Which lines below contain the word "along"? Copy each of them.

Dataset entries
- - -

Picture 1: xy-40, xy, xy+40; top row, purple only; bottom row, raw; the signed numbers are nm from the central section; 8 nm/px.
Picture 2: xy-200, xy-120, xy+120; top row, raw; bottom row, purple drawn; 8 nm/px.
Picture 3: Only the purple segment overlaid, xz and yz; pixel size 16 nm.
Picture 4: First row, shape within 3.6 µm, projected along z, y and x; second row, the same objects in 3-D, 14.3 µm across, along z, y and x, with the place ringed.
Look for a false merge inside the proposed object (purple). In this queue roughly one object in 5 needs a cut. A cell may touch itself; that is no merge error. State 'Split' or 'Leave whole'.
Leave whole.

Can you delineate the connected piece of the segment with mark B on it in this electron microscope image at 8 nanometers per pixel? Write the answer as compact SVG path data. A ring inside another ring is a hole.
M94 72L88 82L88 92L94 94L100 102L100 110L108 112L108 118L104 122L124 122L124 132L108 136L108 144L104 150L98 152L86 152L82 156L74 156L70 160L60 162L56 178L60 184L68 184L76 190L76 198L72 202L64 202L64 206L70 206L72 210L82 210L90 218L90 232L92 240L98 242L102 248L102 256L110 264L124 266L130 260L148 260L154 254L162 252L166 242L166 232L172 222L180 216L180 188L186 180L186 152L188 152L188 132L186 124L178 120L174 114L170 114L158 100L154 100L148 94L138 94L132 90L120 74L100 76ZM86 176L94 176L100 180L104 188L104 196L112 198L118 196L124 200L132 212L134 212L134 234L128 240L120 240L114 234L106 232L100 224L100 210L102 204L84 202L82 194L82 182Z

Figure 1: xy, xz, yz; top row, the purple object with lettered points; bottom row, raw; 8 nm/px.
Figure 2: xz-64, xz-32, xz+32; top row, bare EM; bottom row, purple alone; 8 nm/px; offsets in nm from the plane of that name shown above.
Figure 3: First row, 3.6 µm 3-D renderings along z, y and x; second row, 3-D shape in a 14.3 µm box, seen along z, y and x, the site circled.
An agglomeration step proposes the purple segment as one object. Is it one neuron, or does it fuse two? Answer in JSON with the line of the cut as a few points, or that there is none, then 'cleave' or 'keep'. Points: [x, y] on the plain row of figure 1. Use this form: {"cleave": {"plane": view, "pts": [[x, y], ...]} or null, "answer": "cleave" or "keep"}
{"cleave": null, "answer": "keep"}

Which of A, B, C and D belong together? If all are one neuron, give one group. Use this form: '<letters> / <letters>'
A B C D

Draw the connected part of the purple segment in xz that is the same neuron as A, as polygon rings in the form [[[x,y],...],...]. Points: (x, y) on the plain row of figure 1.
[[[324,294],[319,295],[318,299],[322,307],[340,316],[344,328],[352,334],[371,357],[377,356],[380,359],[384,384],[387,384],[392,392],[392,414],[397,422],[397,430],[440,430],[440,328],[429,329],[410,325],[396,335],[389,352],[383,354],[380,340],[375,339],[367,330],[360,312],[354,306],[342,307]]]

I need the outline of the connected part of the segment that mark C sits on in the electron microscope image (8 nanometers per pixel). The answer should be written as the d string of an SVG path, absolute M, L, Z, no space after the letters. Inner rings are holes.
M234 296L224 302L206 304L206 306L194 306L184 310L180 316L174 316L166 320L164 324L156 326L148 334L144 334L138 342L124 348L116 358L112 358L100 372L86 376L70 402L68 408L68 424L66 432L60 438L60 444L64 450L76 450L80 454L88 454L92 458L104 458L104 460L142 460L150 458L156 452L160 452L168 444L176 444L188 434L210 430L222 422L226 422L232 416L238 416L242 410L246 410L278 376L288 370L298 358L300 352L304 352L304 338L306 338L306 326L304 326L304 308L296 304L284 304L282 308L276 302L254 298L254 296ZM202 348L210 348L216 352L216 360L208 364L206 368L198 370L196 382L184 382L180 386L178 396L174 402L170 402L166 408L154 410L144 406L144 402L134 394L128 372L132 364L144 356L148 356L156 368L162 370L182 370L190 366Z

- - -

**ANSWER FOR THIS EXERCISE**
Picture 4: First row, shape within 3.6 µm, projected along z, y and x; second row, the same objects in 3-D, 14.3 µm across, along z, y and x, with the place ringed.
Figure 3: First row, 3.6 µm 3-D renderings along z, y and x; second row, 3-D shape in a 14.3 µm box, seen along z, y and x, the site circled.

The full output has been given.